Rats and mice are, no doubt, eaten now and then, and so are many other undesirable things, by those whom want compels to take what they can get; but to put these and other strange eatables in the front of the list gives a distorted idea of the everyday food of the people. There are perhaps half a dozen restaurants in Canton city where dog’s-meat appears upon the menu; it is, however, by no means an inexpensive delicacy.[368] The flesh of rats is eaten by old women as a hair restorative.

The blood of ducks, pigs, and sheep is used as food, or prepared for medicine and as a paste; it forms an ingredient in priming and some kind of varnish. It is coagulated into cakes for sale, and in cooking is mixed with the meats and sauces. The blood of all animals is eaten without repugnance so far as concerns religious scruples, except in the case of Buddhist priests.

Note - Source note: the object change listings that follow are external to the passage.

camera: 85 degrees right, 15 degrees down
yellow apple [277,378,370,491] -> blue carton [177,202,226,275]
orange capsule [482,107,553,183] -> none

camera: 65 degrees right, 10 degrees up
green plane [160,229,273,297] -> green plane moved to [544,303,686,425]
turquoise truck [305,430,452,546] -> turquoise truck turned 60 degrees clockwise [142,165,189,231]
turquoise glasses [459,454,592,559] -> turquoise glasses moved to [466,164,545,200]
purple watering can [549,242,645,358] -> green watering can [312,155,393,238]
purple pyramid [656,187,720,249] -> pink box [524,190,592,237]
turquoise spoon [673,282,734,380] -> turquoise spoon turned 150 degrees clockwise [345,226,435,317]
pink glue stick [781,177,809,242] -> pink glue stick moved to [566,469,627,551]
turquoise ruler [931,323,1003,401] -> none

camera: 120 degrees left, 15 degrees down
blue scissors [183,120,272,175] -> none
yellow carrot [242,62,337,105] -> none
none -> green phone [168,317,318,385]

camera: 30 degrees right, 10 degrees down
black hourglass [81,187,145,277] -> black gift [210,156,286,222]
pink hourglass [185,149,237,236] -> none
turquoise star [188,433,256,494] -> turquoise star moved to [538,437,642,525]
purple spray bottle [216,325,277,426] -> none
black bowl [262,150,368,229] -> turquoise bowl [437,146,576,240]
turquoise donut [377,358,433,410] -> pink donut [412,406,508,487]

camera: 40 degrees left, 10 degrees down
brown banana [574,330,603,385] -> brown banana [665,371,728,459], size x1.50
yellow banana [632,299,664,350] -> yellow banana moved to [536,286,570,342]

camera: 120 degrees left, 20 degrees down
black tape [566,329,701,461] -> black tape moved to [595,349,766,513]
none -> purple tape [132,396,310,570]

Frogs are caught in a curious manner by tying a young jumper lately emerged from tadpole life to a line and bobbing him up and down in the grass and grain of a rice field, where the old croakers are wont to harbor. As soon as one of them sees the young frog sprawling and squirming he makes a plunge at him and swallows him whole, whereupon he is immediately conveyed to the frog-fisher’s basket, losing his life, liberty, and lunch together, for the bait is rescued from his maw and used again as long as life lasts.

HATCHING DUCKS’ EGGS.

Poultry, including chickens, geese, and ducks, are everywhere raised; of the three the geese are the best flavored, but all of them are reared cheaply and supply a large portion of the poor with the principal meat they eat. The eggs of fowls and ducks are hatched artificially, and every visitor to Canton remembers the duck-boats in which those birds are hatched and reared and carried up and down the river seeking for pasture along its muddy banks. Sheds are erected for hatching, in which are a number of high baskets well lined to retain the heat. Each one is placed over a fireplace, so that the heat shall be conveyed to the eggs through the tile in its bottom and retained in the basket by a close cover. When the eggs are brought a layer is put into the bottom of each basket, and a fire kept in the room at a uniform heat of about 80° F. After four or five days they are examined in a strong light, to separate the addled ones; the others are put back in the baskets and the heat kept up for ten days longer, when they are all placed upon shelves in the centre of the shed and covered with cotton and felt for fourteen days. At the end of the twenty-eighth day the shells are broken to release the inmates, which are sold to those who rear them. Pigeons are raised to a great extent; their eggs form an ingredient in soups. Wild and water fowl are caught in nets or shot; the wild duck, teal, grebe, wild goose, plover, snipe, heron, egret, partridge, pheasant, and ortolan or rice bird are all procurable at Canton, and the list could be increased elsewhere.